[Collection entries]
· · · · · · ·
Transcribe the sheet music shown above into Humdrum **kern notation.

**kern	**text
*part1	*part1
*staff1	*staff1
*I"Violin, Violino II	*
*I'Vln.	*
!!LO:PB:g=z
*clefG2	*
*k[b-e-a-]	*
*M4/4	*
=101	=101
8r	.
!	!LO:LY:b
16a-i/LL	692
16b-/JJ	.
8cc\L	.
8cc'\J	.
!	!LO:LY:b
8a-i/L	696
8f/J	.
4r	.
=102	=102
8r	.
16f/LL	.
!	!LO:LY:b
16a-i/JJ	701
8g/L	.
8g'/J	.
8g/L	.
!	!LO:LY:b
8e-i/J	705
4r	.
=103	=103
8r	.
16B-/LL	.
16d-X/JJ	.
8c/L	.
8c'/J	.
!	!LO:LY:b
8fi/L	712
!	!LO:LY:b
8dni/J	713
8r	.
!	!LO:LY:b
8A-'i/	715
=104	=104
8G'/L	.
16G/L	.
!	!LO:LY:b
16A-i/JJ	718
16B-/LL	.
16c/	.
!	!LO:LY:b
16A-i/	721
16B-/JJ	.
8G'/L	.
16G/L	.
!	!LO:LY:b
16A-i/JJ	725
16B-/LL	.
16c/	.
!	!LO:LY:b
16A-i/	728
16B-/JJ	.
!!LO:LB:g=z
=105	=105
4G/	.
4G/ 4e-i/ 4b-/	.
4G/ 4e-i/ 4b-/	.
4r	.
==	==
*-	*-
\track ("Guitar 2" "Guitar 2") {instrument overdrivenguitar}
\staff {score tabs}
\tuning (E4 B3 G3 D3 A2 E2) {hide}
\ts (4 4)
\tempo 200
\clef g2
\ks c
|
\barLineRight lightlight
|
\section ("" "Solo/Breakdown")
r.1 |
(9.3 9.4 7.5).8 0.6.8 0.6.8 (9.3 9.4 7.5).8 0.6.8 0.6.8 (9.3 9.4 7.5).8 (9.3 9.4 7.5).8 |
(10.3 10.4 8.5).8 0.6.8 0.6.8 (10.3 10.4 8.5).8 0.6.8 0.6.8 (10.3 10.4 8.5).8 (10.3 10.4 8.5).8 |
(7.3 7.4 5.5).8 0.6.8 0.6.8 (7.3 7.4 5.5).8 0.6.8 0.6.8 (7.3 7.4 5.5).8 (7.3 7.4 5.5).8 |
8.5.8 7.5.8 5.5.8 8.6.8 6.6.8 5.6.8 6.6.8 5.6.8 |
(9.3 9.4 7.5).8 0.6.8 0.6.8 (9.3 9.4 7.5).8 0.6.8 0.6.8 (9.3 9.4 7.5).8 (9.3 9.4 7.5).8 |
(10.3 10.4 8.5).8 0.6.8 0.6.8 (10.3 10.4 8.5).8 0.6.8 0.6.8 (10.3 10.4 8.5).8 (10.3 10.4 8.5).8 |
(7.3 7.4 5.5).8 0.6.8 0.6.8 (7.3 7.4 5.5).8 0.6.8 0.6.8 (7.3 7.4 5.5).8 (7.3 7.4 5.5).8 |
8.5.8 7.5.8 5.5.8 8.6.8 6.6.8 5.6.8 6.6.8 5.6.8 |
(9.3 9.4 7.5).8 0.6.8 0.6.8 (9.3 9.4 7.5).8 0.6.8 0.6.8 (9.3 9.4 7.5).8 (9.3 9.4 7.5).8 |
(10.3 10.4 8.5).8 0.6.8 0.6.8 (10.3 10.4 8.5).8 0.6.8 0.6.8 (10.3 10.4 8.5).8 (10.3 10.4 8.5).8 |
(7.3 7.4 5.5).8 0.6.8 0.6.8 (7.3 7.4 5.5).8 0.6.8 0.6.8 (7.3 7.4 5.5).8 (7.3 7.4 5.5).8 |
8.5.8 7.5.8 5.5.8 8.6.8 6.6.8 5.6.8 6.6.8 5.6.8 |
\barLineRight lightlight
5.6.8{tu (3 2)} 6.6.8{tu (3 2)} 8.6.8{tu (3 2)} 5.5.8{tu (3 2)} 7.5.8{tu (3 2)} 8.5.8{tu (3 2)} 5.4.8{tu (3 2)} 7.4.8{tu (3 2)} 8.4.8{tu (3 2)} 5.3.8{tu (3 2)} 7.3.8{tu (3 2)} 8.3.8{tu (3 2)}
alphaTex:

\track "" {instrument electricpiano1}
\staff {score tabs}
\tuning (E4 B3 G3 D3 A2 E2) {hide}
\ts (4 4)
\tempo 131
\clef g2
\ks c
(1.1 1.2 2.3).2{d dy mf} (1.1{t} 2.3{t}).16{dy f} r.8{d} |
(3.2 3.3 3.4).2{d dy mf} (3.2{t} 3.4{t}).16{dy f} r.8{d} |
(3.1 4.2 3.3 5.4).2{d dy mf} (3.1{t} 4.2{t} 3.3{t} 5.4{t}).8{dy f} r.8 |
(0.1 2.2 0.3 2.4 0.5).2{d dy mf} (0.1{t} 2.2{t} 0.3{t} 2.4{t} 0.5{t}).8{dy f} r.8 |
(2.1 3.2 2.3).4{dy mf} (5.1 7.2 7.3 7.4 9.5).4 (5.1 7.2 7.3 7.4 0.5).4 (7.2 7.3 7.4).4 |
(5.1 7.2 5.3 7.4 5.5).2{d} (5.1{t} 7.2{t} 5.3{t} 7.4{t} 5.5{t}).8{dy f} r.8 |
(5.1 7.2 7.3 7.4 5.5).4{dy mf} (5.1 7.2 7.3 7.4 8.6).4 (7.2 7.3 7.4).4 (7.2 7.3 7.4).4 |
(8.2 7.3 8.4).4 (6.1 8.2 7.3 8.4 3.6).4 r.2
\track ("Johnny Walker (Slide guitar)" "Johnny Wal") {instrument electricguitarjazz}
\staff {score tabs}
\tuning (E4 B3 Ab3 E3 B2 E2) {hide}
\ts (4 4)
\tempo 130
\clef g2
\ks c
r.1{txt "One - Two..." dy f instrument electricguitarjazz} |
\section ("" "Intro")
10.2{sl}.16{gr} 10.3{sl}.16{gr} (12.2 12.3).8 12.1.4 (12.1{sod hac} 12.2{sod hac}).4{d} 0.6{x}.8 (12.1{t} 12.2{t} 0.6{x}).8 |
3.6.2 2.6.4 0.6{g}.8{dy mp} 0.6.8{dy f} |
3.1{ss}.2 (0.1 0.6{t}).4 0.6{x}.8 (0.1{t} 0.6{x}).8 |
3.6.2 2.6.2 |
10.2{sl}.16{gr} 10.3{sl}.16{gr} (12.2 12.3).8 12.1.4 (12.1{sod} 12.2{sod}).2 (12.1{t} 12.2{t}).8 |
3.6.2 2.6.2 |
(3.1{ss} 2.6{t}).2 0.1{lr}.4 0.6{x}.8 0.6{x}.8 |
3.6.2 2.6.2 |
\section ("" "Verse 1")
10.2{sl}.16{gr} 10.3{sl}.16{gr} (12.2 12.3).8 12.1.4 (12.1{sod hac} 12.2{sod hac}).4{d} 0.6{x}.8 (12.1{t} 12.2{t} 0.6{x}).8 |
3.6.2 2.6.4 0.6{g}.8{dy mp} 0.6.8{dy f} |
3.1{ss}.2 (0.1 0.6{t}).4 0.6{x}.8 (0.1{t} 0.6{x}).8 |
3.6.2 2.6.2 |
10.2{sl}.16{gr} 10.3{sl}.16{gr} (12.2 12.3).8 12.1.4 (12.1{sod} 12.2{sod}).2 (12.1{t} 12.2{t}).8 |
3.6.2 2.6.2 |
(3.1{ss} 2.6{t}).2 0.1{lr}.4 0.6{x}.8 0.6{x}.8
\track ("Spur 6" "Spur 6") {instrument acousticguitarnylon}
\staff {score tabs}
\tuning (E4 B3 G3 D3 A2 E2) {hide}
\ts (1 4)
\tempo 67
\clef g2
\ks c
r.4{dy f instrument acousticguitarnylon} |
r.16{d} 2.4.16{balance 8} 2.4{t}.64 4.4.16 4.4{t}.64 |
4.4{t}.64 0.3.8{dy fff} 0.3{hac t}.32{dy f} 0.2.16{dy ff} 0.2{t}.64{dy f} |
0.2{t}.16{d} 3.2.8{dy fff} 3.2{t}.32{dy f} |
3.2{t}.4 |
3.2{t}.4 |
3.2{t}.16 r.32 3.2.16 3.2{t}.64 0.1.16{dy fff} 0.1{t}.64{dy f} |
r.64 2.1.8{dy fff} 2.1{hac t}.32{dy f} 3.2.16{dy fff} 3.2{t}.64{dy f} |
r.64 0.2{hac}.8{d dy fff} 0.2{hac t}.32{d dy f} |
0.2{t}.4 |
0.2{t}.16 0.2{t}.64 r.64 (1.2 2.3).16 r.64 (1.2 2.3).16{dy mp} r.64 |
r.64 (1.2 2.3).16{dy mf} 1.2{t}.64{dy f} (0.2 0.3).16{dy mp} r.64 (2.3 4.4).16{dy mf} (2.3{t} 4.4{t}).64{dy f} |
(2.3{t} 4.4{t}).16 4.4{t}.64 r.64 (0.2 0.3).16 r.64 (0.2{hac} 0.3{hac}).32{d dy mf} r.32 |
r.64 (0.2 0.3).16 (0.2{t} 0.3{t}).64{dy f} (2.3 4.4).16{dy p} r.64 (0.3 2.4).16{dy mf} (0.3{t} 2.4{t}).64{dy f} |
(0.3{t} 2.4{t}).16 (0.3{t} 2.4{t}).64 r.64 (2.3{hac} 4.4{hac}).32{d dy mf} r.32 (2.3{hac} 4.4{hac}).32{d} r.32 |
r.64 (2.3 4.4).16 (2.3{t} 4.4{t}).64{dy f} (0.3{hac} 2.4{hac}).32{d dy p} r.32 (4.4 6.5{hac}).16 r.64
· · · · · · ·
■ PROMPT: Which lines in the records above contain the string "tempo"? Pick out each of those lines and copy it in full, treating uppercase and lowercase as different.

■ REPLY TO THE TASK:
\tempo 200
\tempo 131
\tempo 130
\tempo 67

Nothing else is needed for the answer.